Frédéric Petit : Cette nouvelle offre permet de réaliser des études en moins d’un jour sur des échantillons d’au moins 1000 individus par pays en mode « national – représentatif », et ce sur 21 pays dans le monde. Tout cela avec des tarifs extrêmement compétitifs. Ce sont des possibilités absolument nouvelles, qui reçoivent un accueil enthousiaste auprès des premiers utilisateurs. Elles reposent sur une combinaison de briques existantes en effet : notre plateforme d’enquête et d’analyse en Do-It-Yourself QuickSurveys et notre communauté de panélistes Toluna.com. Mais il s’agit bien d’une rupture décisive. Nous remettons en cause une représentation dominante, qui veut que réaliser une étude prenne nécessairement beaucoup de temps. Ce que nous proposons s’inscrit clairement dans l’ère du « Real Time Research », du temps réel pour le dire en version française.
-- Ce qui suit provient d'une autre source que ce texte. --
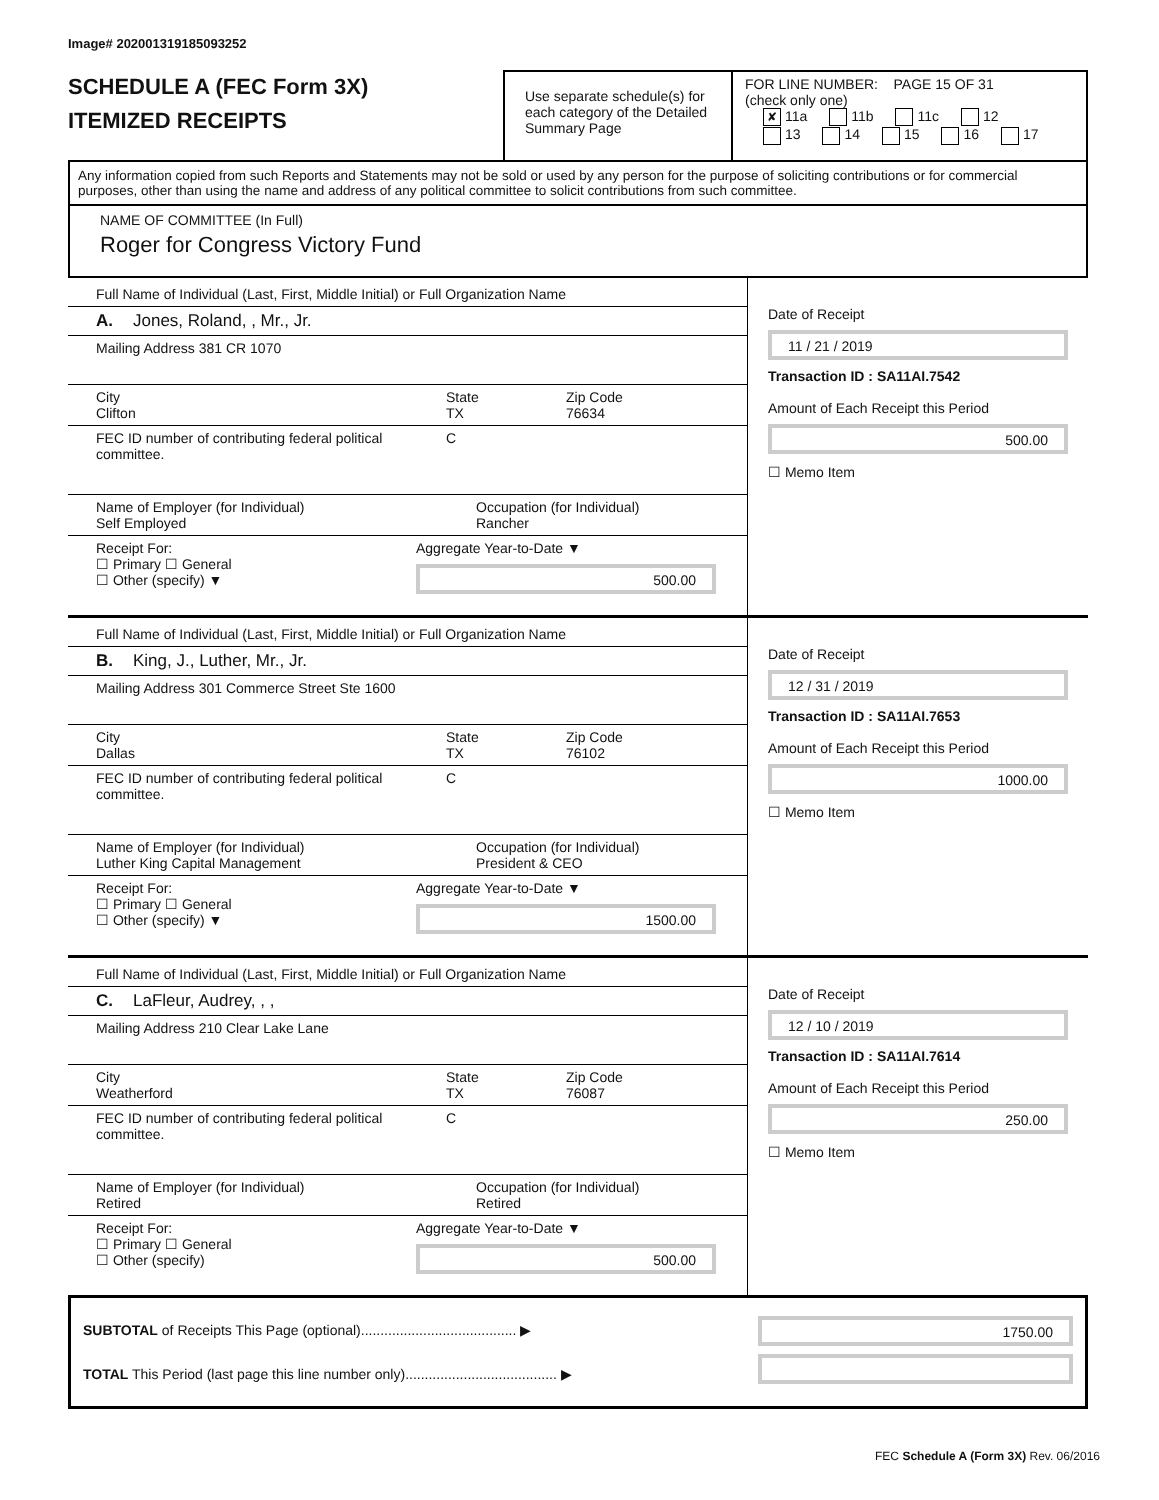Image# 202001319185093252
SCHEDULE A (FEC Form 3X)
ITEMIZED RECEIPTS
Use separate schedule(s) for each category of the Detailed Summary Page
FOR LINE NUMBER: PAGE 15 OF 31
(check only one)
✘ 11a 11b 11c 12
13 14 15 16 17
Any information copied from such Reports and Statements may not be sold or used by any person for the purpose of soliciting contributions or for commercial purposes, other than using the name and address of any political committee to solicit contributions from such committee.
NAME OF COMMITTEE (In Full)
Roger for Congress Victory Fund
Full Name of Individual (Last, First, Middle Initial) or Full Organization Name
A. Jones, Roland, , Mr., Jr.
Mailing Address 381 CR 1070
City
Clifton State
TX Zip Code
76634
FEC ID number of contributing federal political committee. C
Name of Employer (for Individual)
Self Employed Occupation (for Individual)
Rancher
Receipt For:
☐ Primary ☐ General
☐ Other (specify) ▼ Aggregate Year-to-Date ▼
500.00
Date of Receipt
11 / 21 / 2019
Transaction ID : SA11AI.7542
Amount of Each Receipt this Period
500.00
☐ Memo Item
Full Name of Individual (Last, First, Middle Initial) or Full Organization Name
B. King, J., Luther, Mr., Jr.
Mailing Address 301 Commerce Street Ste 1600
City
Dallas State
TX Zip Code
76102
FEC ID number of contributing federal political committee. C
Name of Employer (for Individual)
Luther King Capital Management Occupation (for Individual)
President & CEO
Receipt For:
☐ Primary ☐ General
☐ Other (specify) ▼ Aggregate Year-to-Date ▼
1500.00
Date of Receipt
12 / 31 / 2019
Transaction ID : SA11AI.7653
Amount of Each Receipt this Period
1000.00
☐ Memo Item
Full Name of Individual (Last, First, Middle Initial) or Full Organization Name
C. LaFleur, Audrey, , ,
Mailing Address 210 Clear Lake Lane
City
Weatherford State
TX Zip Code
76087
FEC ID number of contributing federal political committee. C
Name of Employer (for Individual)
Retired Occupation (for Individual)
Retired
Receipt For:
☐ Primary ☐ General
☐ Other (specify) Aggregate Year-to-Date ▼
500.00
Date of Receipt
12 / 10 / 2019
Transaction ID : SA11AI.7614
Amount of Each Receipt this Period
250.00
☐ Memo Item
SUBTOTAL of Receipts This Page (optional)........................................ ▶
TOTAL This Period (last page this line number only)....................................... ▶
1750.00
FEC Schedule A (Form 3X) Rev. 06/2016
C’est le client qui élabore son propre questionnaire via la plateforme QuickSurveys…
Absolument ! Nous facilitons la rédaction des questionnaires en mettant à disposition de nos clients des « modules » correspondant aux grandes thématiques d’études telles que les investigations de type Usage et Attitudes ou de positionnement de marque. J’étais en rendez-vous chez un client hier. Deux heures après avoir lancé l’étude, il disposait des résultats sur la base des 600 premières interviews, avec la possibilité de suivre ceux-ci au fur et à mesure de la progression du recueil. En moins de 24 heures, le client dispose des éléments qui lui permettent de prendre des décisions, avec les résultats sur une population de 1000 individus représentatifs selon les critères classiques de sexe, d’âge et de CSP.
Quels sont les niveaux de prix associés à l’offre ?
Le prix dépend naturellement de la longueur du questionnaire et de la taille des échantillons. Il peut varier également selon les cibles. Pour donner des ordres de grandeur, le budget commence à 1500€ pour un questionnaire d’une dizaine de minutes. Cela forme un tout : la rapidité, l’efficacité, le prix, l’objectif ultime pour nous étant la démocratisation des études.
Compte tenu de ces délais de mise en œuvre, est-ce qu’il n’y a pas le risque que les répondants présentent un profil psychologique un peu particulier, avec la limite que cela induit sur la représentativité de l’échantillon ?
Je ne le crois pas. Nous ne sommes pas dans le cas de figure où l’on envoie des mailings à des individus qui répondraient instantanément. Les interviews sont réalisées auprès de notre base de panélistes toluna.com, recrutés en double opt-in, selon un fonctionnement qui respecte les recommandations définies par Esomar. Ces individus se connectent à différents moments de la journée, pour consulter des opinions, interagir et – s’ils le souhaitent – pour participer à des mini-sondages présentés de façon anonyme. De fait, nous avons fait l’expérience de confronter les résultats obtenus via notre plateforme avec ceux issus de terrains « classiques », et nous n’avons pas observé d’écarts significatifs.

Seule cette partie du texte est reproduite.